Additionally, study designs did not fully replicate clinical pathways, as DL systems were used to read images but were not incorporated into final clinical decisions. Human readers lacked access to patient clinical information on test pathways and reference standards differed between studies.
Notably, some studies had a shorter follow-up time for women with negative tests, potentially affecting the assessment of missed cancers and overall diagnostic accuracy.
In conclusion, this comprehensive review evaluating the diagnostic performance of DL systems in breast-US revealed significant variability in results.
Although DL systems have demonstrated potential specificity benefits, no consensus has emerged regarding AUC, accuracy, or sensitivity, whether used standalone or as a human reader aid.
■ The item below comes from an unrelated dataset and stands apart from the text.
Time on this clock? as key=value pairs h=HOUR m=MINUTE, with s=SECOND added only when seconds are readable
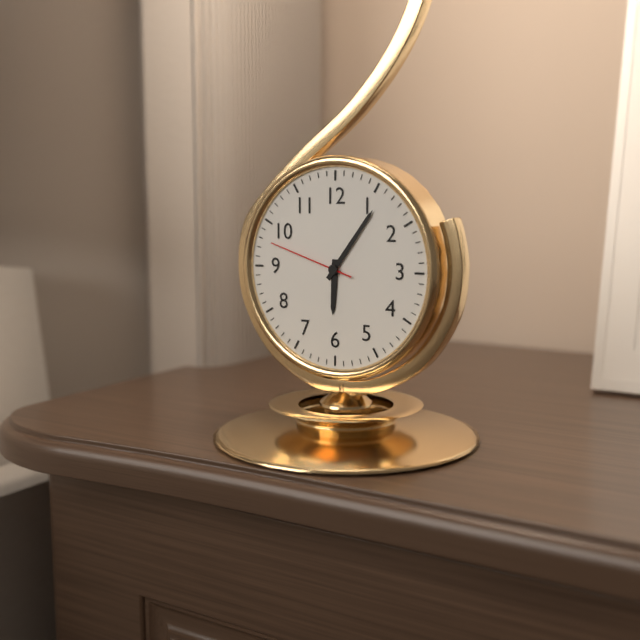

Concerns were raised about bias, study heterogeneity, and limitations of generalizability, particularly in Asia-focused studies. The review emphasizes the need for standardized DL research guidelines, consistent benchmarks, and multicenter trials for reproducibility and clinical applicability.
Current evidence does not support a broad clinical recommendation for the DL system in breast-US, calling for further research and development in this area.